Bio-jet fuel is the most recognised and most researched solution for the aviation industry. In 2021, the US Department of Energy announced $64.7 million in funding for projects focused on producing cost-effective, low-carbon biofuels. But there are better alternatives.
It sounds promising, but bio-jet fuels hold compatibility issues with older aircraft fleets, which require it to be blended with fossil fuels to function effectively. Current projections also show that forecasted production levels for 2023-25 will amount to little more than 4 per cent of today’s aviation energy demand.
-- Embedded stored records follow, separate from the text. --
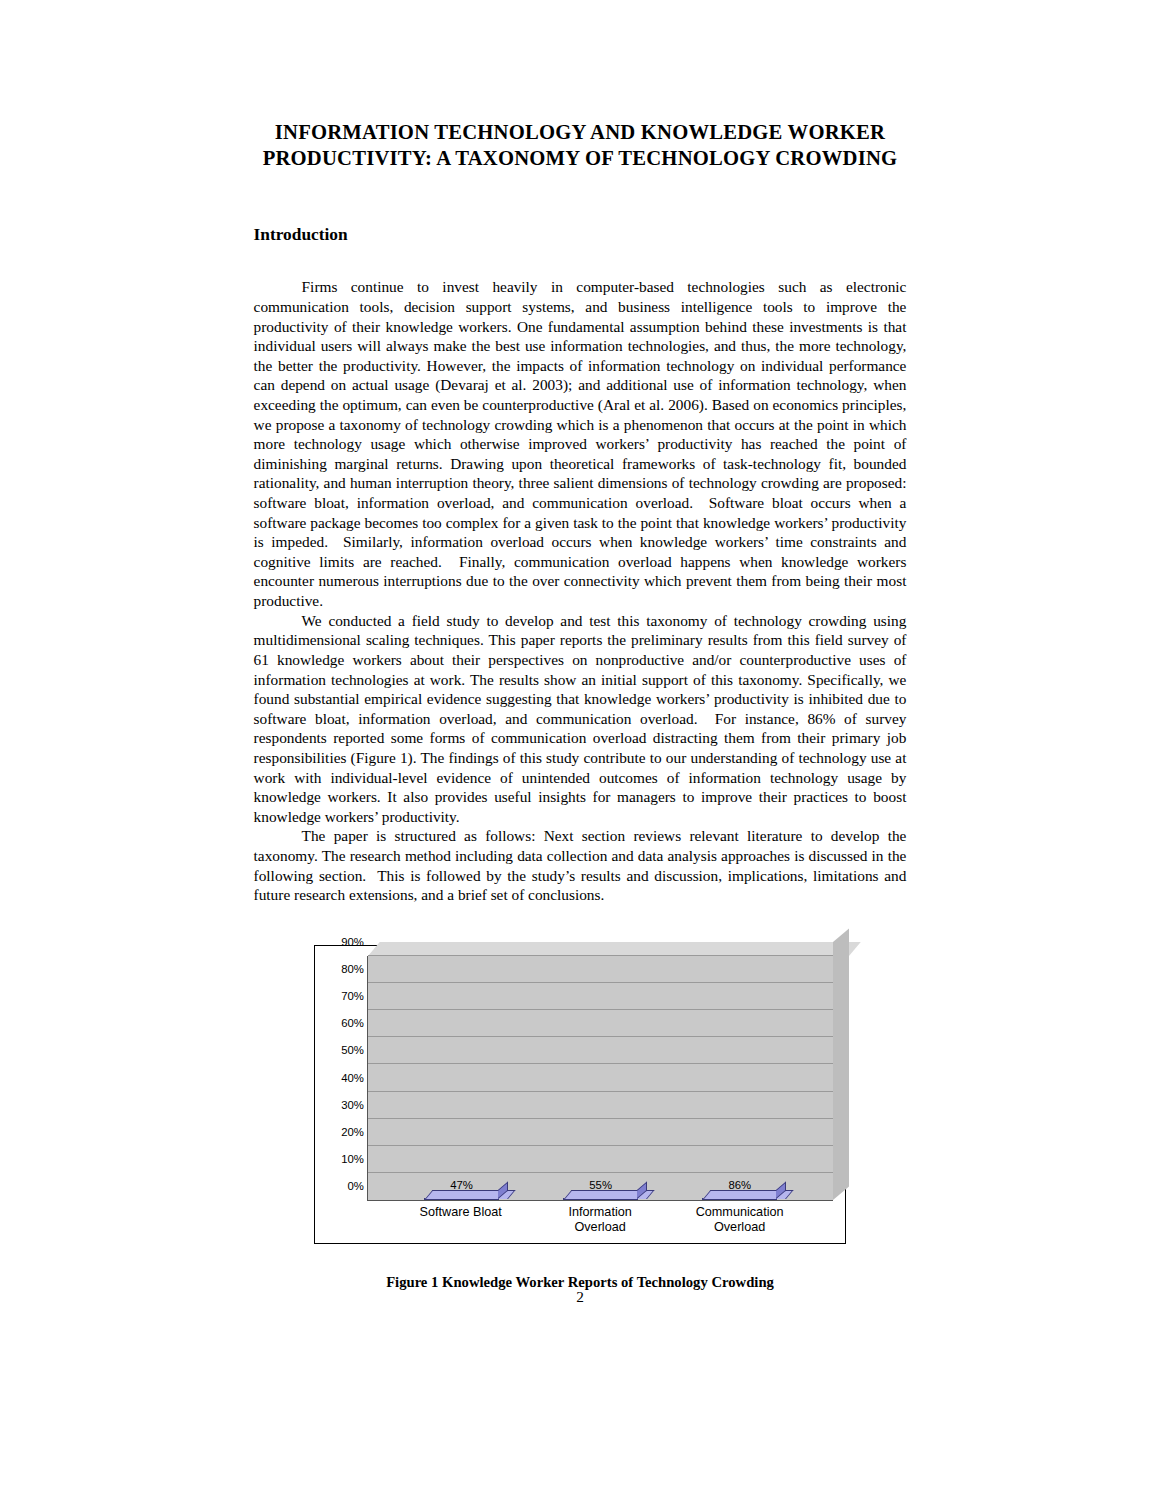INFORMATION TECHNOLOGY AND KNOWLEDGE WORKER
PRODUCTIVITY: A TAXONOMY OF TECHNOLOGY CROWDING
Introduction
Firms continue to invest heavily in computer-based technologies such as electronic communication tools, decision support systems, and business intelligence tools to improve the productivity of their knowledge workers. One fundamental assumption behind these investments is that individual users will always make the best use information technologies, and thus, the more technology, the better the productivity. However, the impacts of information technology on individual performance can depend on actual usage (Devaraj et al. 2003); and additional use of information technology, when exceeding the optimum, can even be counterproductive (Aral et al. 2006). Based on economics principles, we propose a taxonomy of technology crowding which is a phenomenon that occurs at the point in which more technology usage which otherwise improved workers’ productivity has reached the point of diminishing marginal returns. Drawing upon theoretical frameworks of task-technology fit, bounded rationality, and human interruption theory, three salient dimensions of technology crowding are proposed: software bloat, information overload, and communication overload. Software bloat occurs when a software package becomes too complex for a given task to the point that knowledge workers’ productivity is impeded. Similarly, information overload occurs when knowledge workers’ time constraints and cognitive limits are reached. Finally, communication overload happens when knowledge workers encounter numerous interruptions due to the over connectivity which prevent them from being their most productive.
We conducted a field study to develop and test this taxonomy of technology crowding using multidimensional scaling techniques. This paper reports the preliminary results from this field survey of 61 knowledge workers about their perspectives on nonproductive and/or counterproductive uses of information technologies at work. The results show an initial support of this taxonomy. Specifically, we found substantial empirical evidence suggesting that knowledge workers’ productivity is inhibited due to software bloat, information overload, and communication overload. For instance, 86% of survey respondents reported some forms of communication overload distracting them from their primary job responsibilities (Figure 1). The findings of this study contribute to our understanding of technology use at work with individual-level evidence of unintended outcomes of information technology usage by knowledge workers. It also provides useful insights for managers to improve their practices to boost knowledge workers’ productivity.
The paper is structured as follows: Next section reviews relevant literature to develop the taxonomy. The research method including data collection and data analysis approaches is discussed in the following section. This is followed by the study’s results and discussion, implications, limitations and future research extensions, and a brief set of conclusions.
90% 80% 70% 60% 50% 40% 30% 20% 10% 0%
47%
55%
86%
Software Bloat
Information Overload
Communication Overload
Figure 1 Knowledge Worker Reports of Technology Crowding
2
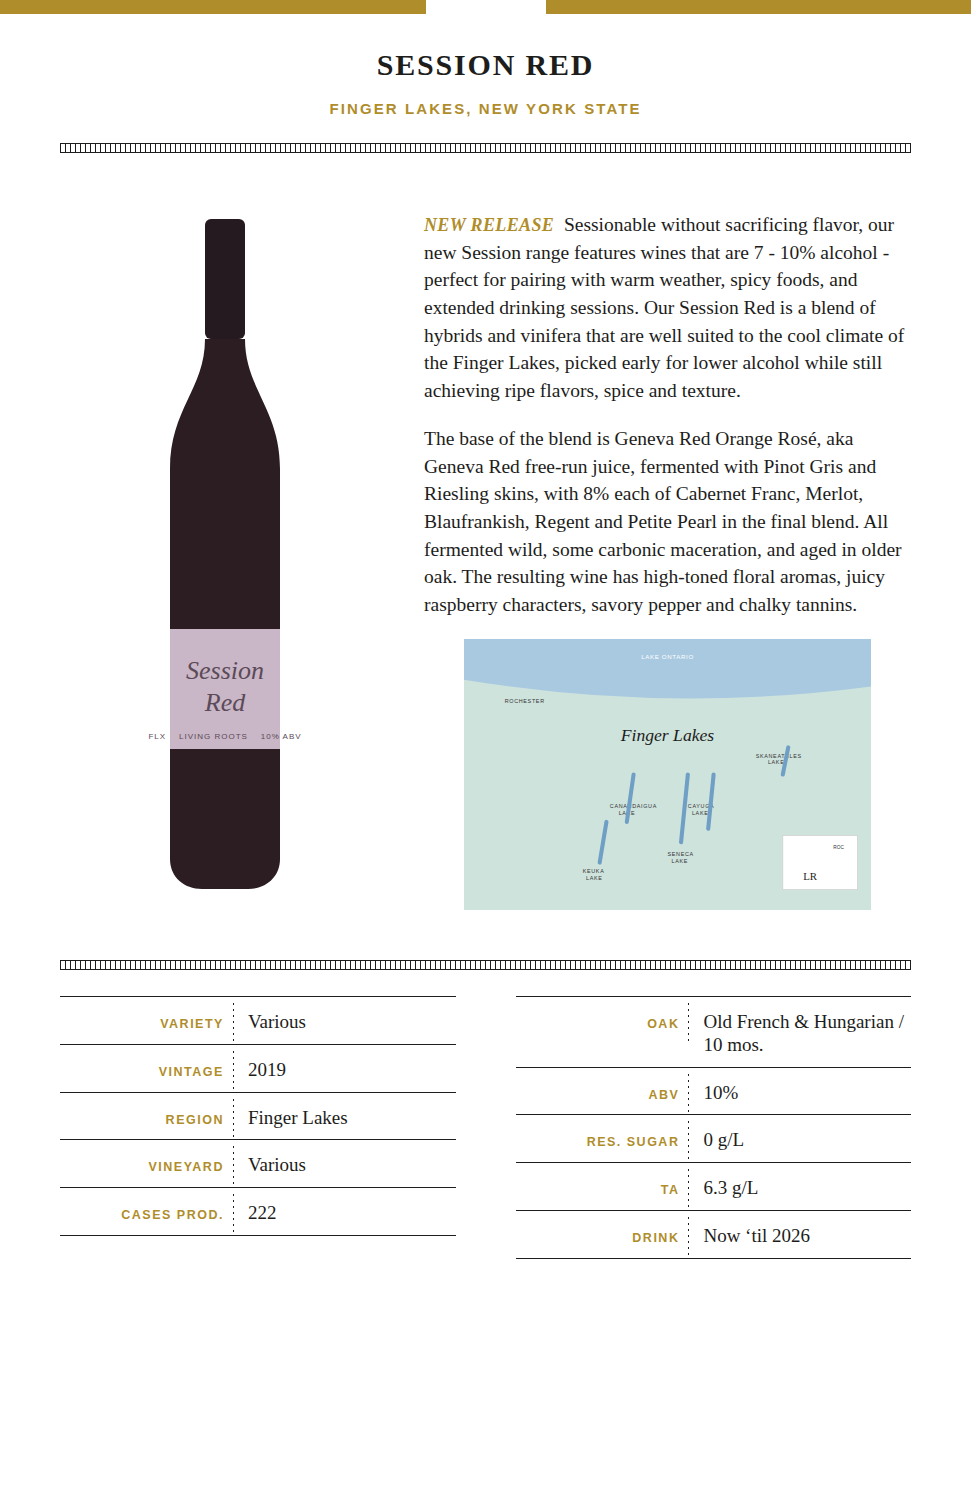Session Red
Finger Lakes, New York State
New Release Sessionable without sacrificing flavor, our new Session range features wines that are 7 - 10% alcohol - perfect for pairing with warm weather, spicy foods, and extended drinking sessions. Our Session Red is a blend of hybrids and vinifera that are well suited to the cool climate of the Finger Lakes, picked early for lower alcohol while still achieving ripe flavors, spice and texture.
The base of the blend is Geneva Red Orange Rosé, aka Geneva Red free-run juice, fermented with Pinot Gris and Riesling skins, with 8% each of Cabernet Franc, Merlot, Blaufrankish, Regent and Petite Pearl in the final blend. All fermented wild, some carbonic maceration, and aged in older oak. The resulting wine has high-toned floral aromas, juicy raspberry characters, savory pepper and chalky tannins.
Variety
Various
Vintage
2019
Region
Finger Lakes
Vineyard
Various
Cases Prod.
222
Oak
Old French & Hungarian / 10 mos.
ABV
10%
Res. Sugar
0 g/L
TA
6.3 g/L
Drink
Now ‘til 2026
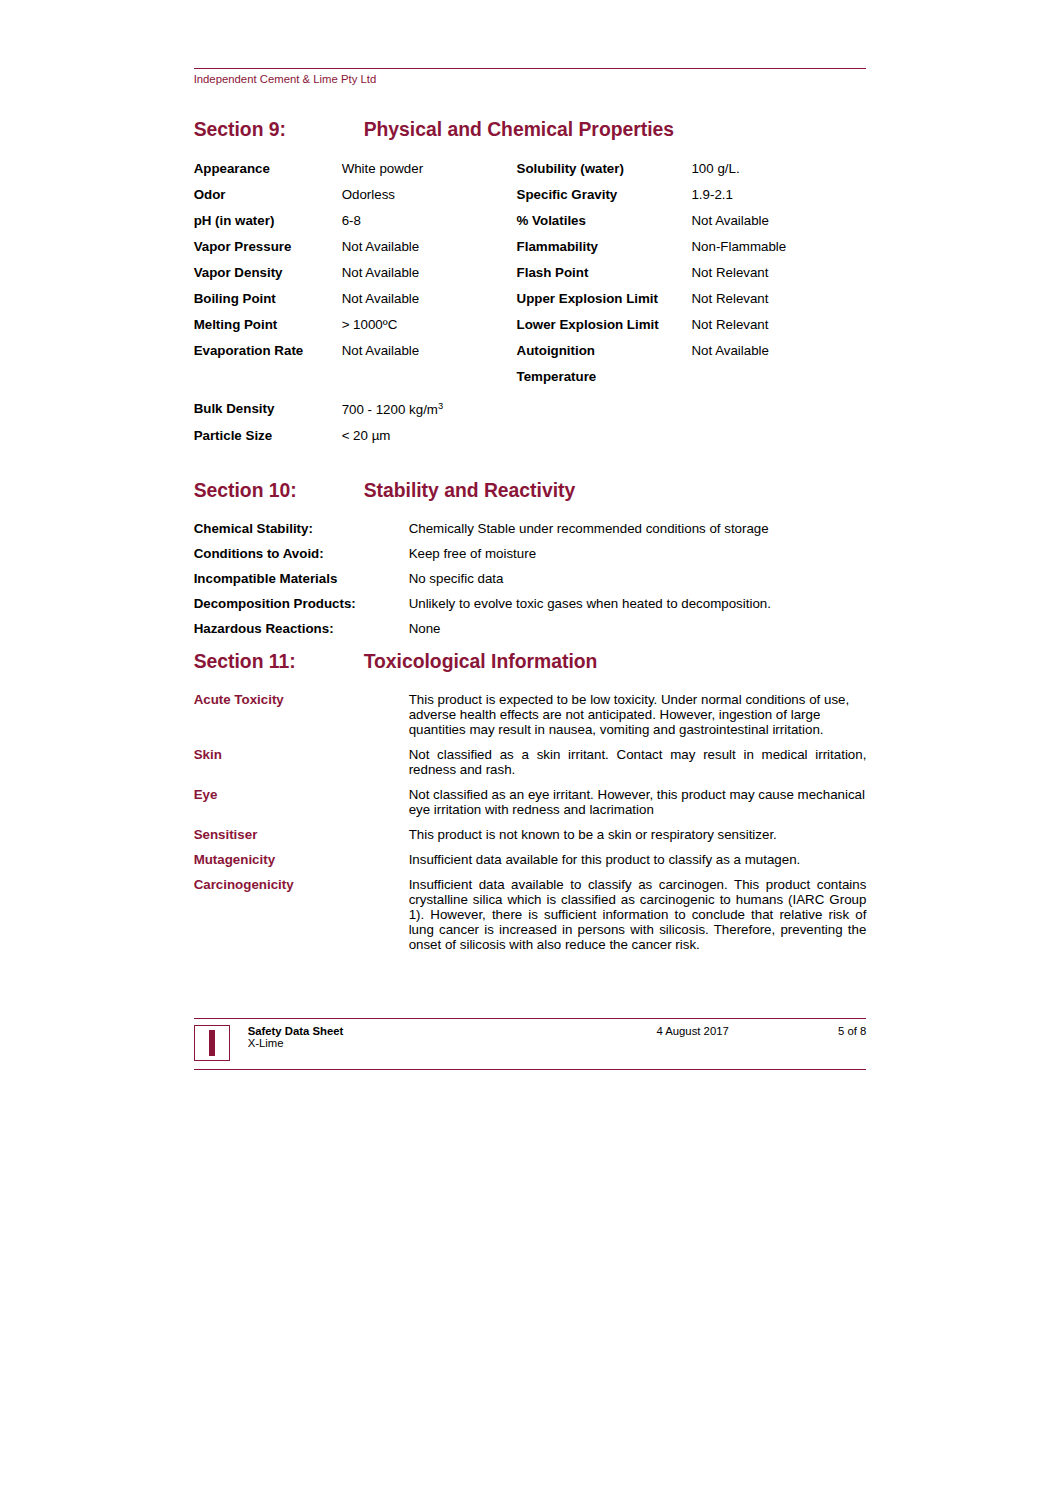Independent Cement & Lime Pty Ltd
Section 9: Physical and Chemical Properties
| Appearance | White powder | Solubility (water) | 100 g/L. |
| Odor | Odorless | Specific Gravity | 1.9-2.1 |
| pH (in water) | 6-8 | % Volatiles | Not Available |
| Vapor Pressure | Not Available | Flammability | Non-Flammable |
| Vapor Density | Not Available | Flash Point | Not Relevant |
| Boiling Point | Not Available | Upper Explosion Limit | Not Relevant |
| Melting Point | > 1000ºC | Lower Explosion Limit | Not Relevant |
| Evaporation Rate | Not Available | Autoignition | Not Available |
| | | Temperature | |
| Bulk Density | 700 - 1200 kg/m 3 | | |
| Particle Size | < 20 µm | | |
Section 10: Stability and Reactivity
| Chemical Stability: | Chemically Stable under recommended conditions of storage |
| Conditions to Avoid: | Keep free of moisture |
| Incompatible Materials | No specific data |
| Decomposition Products: | Unlikely to evolve toxic gases when heated to decomposition. |
| Hazardous Reactions: | None |
Section 11: Toxicological Information
| Acute Toxicity | This product is expected to be low toxicity. Under normal conditions of use, adverse health effects are not anticipated. However, ingestion of large quantities may result in nausea, vomiting and gastrointestinal irritation. |
| Skin | Not classified as a skin irritant. Contact may result in medical irritation, redness and rash. |
| Eye | Not classified as an eye irritant. However, this product may cause mechanical eye irritation with redness and lacrimation |
| Sensitiser | This product is not known to be a skin or respiratory sensitizer. |
| Mutagenicity | Insufficient data available for this product to classify as a mutagen. |
| Carcinogenicity | Insufficient data available to classify as carcinogen. This product contains crystalline silica which is classified as carcinogenic to humans (IARC Group 1). However, there is sufficient information to conclude that relative risk of lung cancer is increased in persons with silicosis. Therefore, preventing the onset of silicosis with also reduce the cancer risk. |
Safety Data Sheet
X-Lime
4 August 2017
5 of 8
It’s clear more needs to be done. Aside from production levels falling worryingly low, biofuels require significant amounts of land, water, and other biological resources for its creation, which can lead to environmental degradation and competition with other industries, such as food production, for resources.
What are the alternatives?
There are other alternative sources of energy like hydrogen or ammonia, but there is also a ‘next generation’ contender. Synthetic fuels are one of the most promising solutions to help achieve the UK’s net zero flying goals.
This next generation of fuels takes ground-breaking biochemistry and applies transformational engineering solutions to bring it to market. C3 Biotech’s synthetic fuels differ from biofuels as they are manufactured from agricultural and biomass waste and are not limited by land or water resources. Additionally, the fuel has high energy density, making it a practical alternative to traditional fossil fuels. Synthetic fuels, like C3 Biotech’s, can be tailored to meet specific performance requirements, making it suitable for use in various applications, including industries like aviation, space, industrials and fast-moving consumer goods (FMCG).
The performance potential of C3 Biotech’s synthetic fuels was demonstrated in 2022, when the Royal Air Force (RAF) successfully powered a drone using C3 Biotech’s synthetic kerosene. Synthetic kerosene is entirely free from fossil fuels and is made by mixing raw materials with high sugar levels, such as food waste, with bacteria. This creates an oil substance that is converted into aviation fuel using chemicals and heat. The process does not require large-scale infrastructure and can be made anywhere, making it an attractive option for military deployments around the world.
Synthetic fuels are the future of green energy and offer a sustainable and versatile alternative to fossil fuels. The science is established, and now needs an engineering solution. That’s why C3 Biotech has successfully created a world class team of engineers to create pathways for our fuel to be easily implemented in everyday use.
Scalability is another critical aspect of sustainable fuel production, and synthetic fuels have a significant advantage here. The drop-in technology allows the fuel to be easily integrated into existing infrastructure without requiring significant modifications. Additionally, it can be produced on-site, reducing transportation costs and improving supply chain efficiency.
The aviation industry is facing a significant challenge in reducing greenhouse gas emissions, with traditional biofuels offering limited scalability and compatibility with all aircraft fleets. Synthetic fuels produced through biological engineering offer a promising solution to this problem, with high energy density, customisable performance, and compatibility with existing infrastructure. C3 Biotech is a world leading player in this field, producing sustainable and versatile fuels that can power everything from drones to airplanes, without requiring large-scale infrastructure or competing with food production.
By leveraging the power of biological engineering, the nation can accelerate the transition to a greener future and mitigate the effects of climate change.